Prompt: Carry on the forum thread below about an equivalence-test version of the Kolmogorov–Smirnov test, picking up right after its last sentence.

Quoted text:
## BEGIN

Solved – simple equivalence test version of the Kolmogorov–Smirnov test

equivalencekolmogorov-smirnov testtost

Has two one-sided tests for equivalence (TOST) been framed for the Kolmogorov–Smirnov test to test the negativist null hypothesis that two distributions differ by at least some researcher-specified level?

If not TOST, then some other form of equivalence test?

Nick Stauner wisely points out that (I should already know 😉 that there are other nonparametric TOST equivalence tests for null hypotheses for stochastic equivalence, and, with more restrictive assumptions, for median equivalence.

Best Answer

Ok, here's my first attempt. Close scrutiny and comments appreciated!

## END

Stored records:
## BEGIN

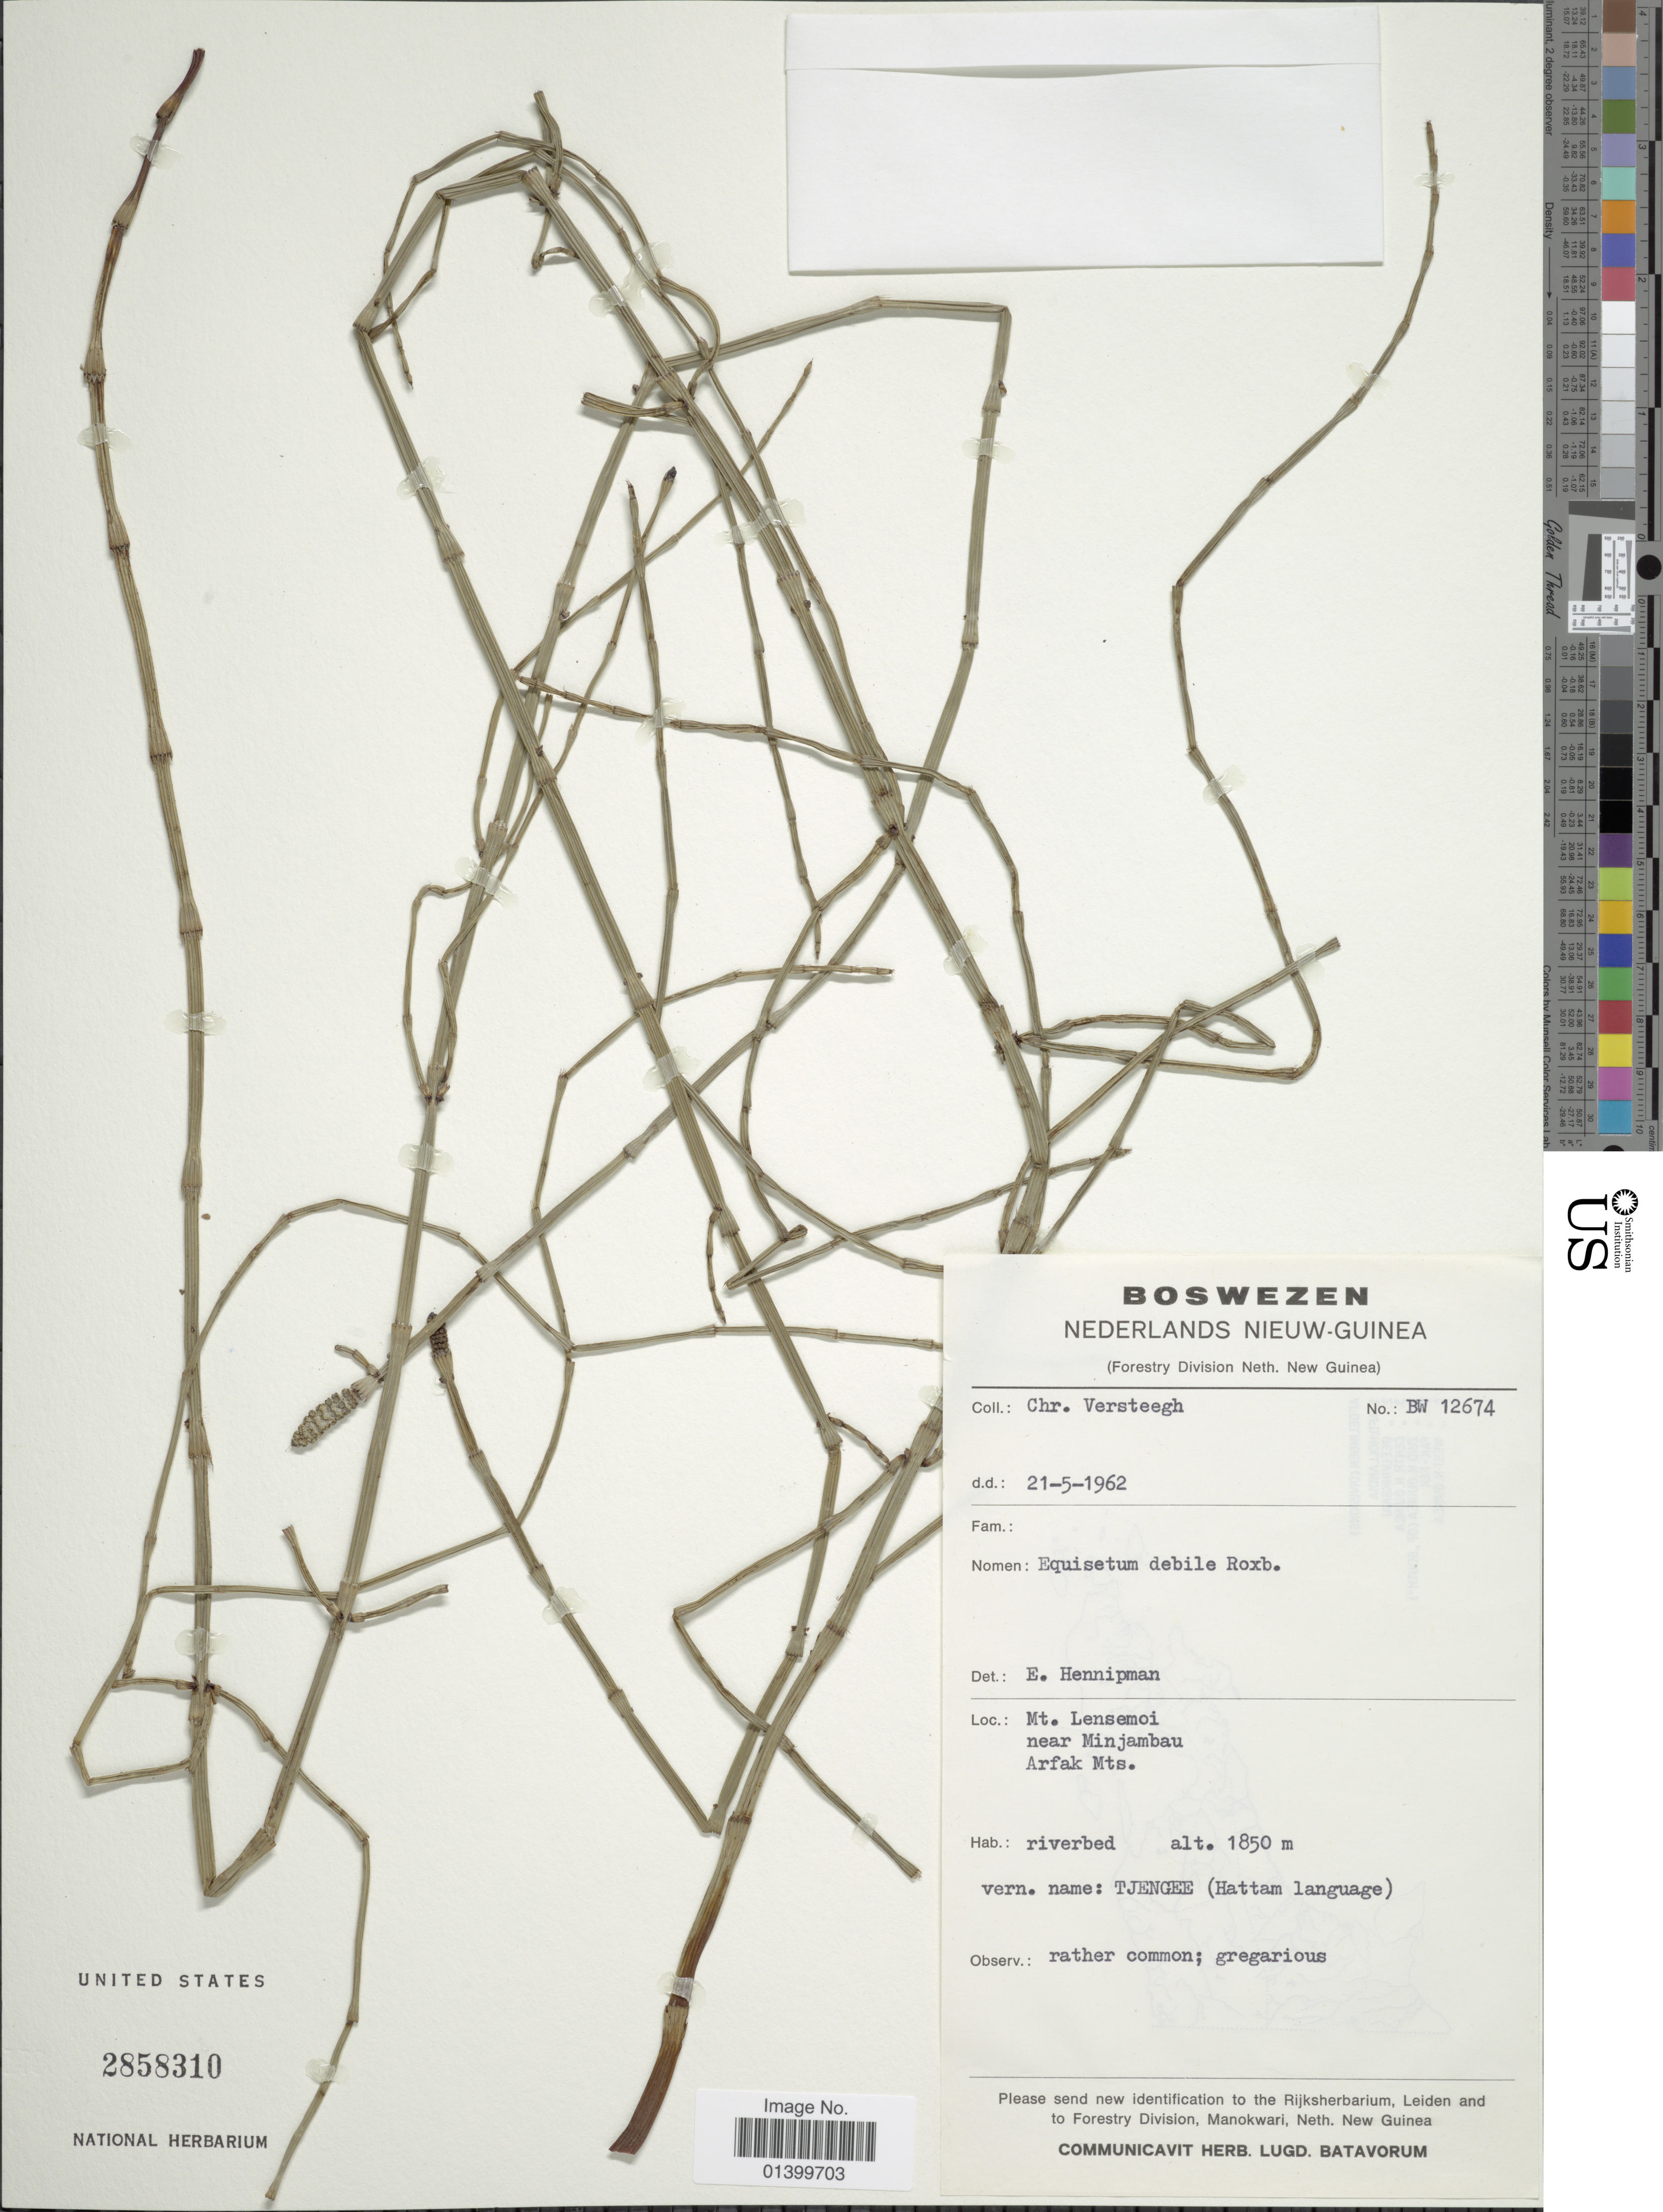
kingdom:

## END
## BEGIN

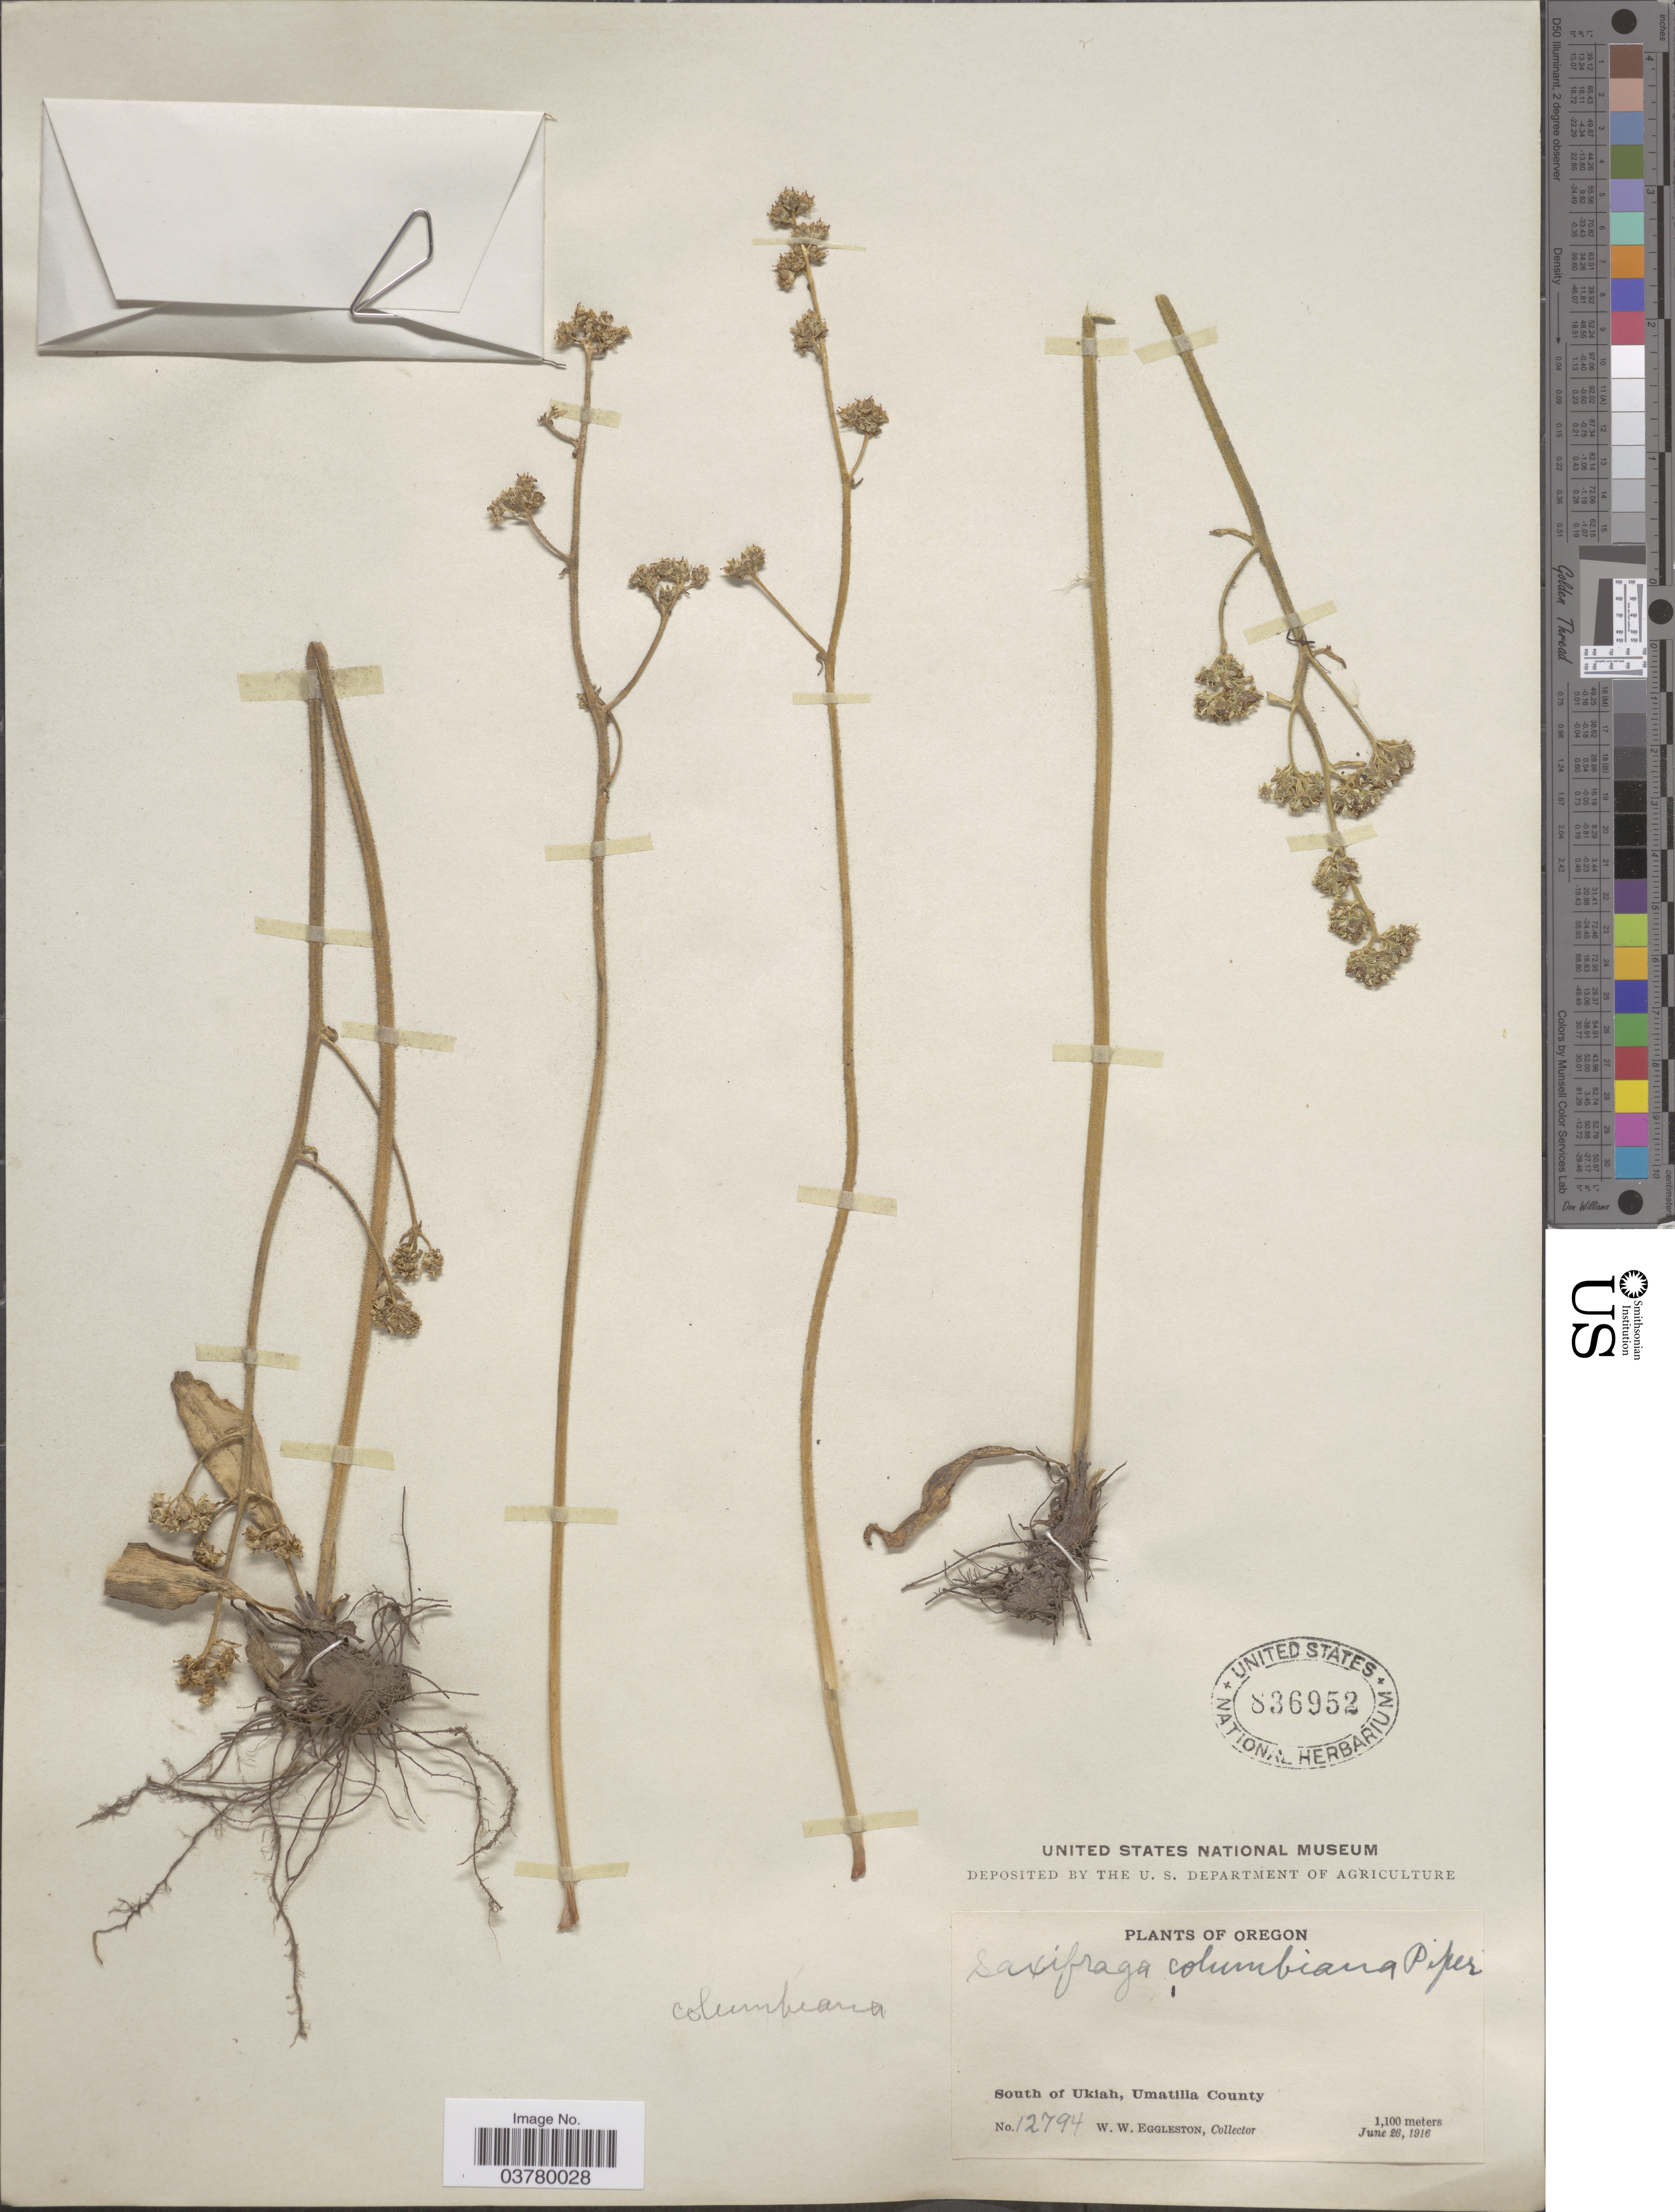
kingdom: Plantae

## END

Reply:
The Two-Sample Hypotheses
If we can frame two-sample one-sided Kolmogorov-Smirnov hypothesis tests, with null and alternate hypotheses along these lines:

$\text{H}_{0}\text{: }F_{Y}\left(t\right) \geq F_{X}\left(t\right)$, and

$\text{H}_{\text{A}}\text{: }F_{Y}\left(t\right) < F_{X}\left(t\right)$, for at least one $t$, where:

the test statistic $D^{-}=\left|\min_{t}\left(F_{Y}\left(t\right) - F_{X}\left(t\right)\right)\right|$ corresponds to $\text{H}_0\text{: }F_{Y}\left(t\right) \geq F_{X}\left(t\right)$;
the test statistic $D^{+}=\left|\max_{t}\left(F_{Y}\left(t\right) - F_{X}\left(t\right)\right)\right|$ corresponds to $\text{H}_0\text{: }F_{Y}\left(t\right) \leq F_{X}\left(t\right)$; and
$F_{Y}\left(t\right)$ & $F_{X}\left(t\right)$ are the empirical CDFs of samples $Y$ and $X$,

then it should be reasonable to create a general interval hypothesis for an equivalence test along these lines (assuming that the equivalence interval is symmetric for the moment):

$\text{H}^{-}_0\text{: }\left|F_{Y}\left(t\right) - F_{X}\left(t\right)\right| \geq \Delta$, and

$\text{H}^{-}_{\text{A}}\text{: }\left|F_{Y}\left(t\right) - F_{X}\left(t\right)\right| < \Delta$, for at least one $t$.

This would translate to the specific two one-sided "negativist" null hypotheses to test for equivalence (these two hypotheses take the same form, since both $D^{+}$ and $D^{-}$ are strictly non-negative):

$\text{H}^{-}_{01}\text{: }D^{+} \geq \Delta$, or

$\text{H}^{-}_{02}\text{: }D^{-} \geq \Delta$.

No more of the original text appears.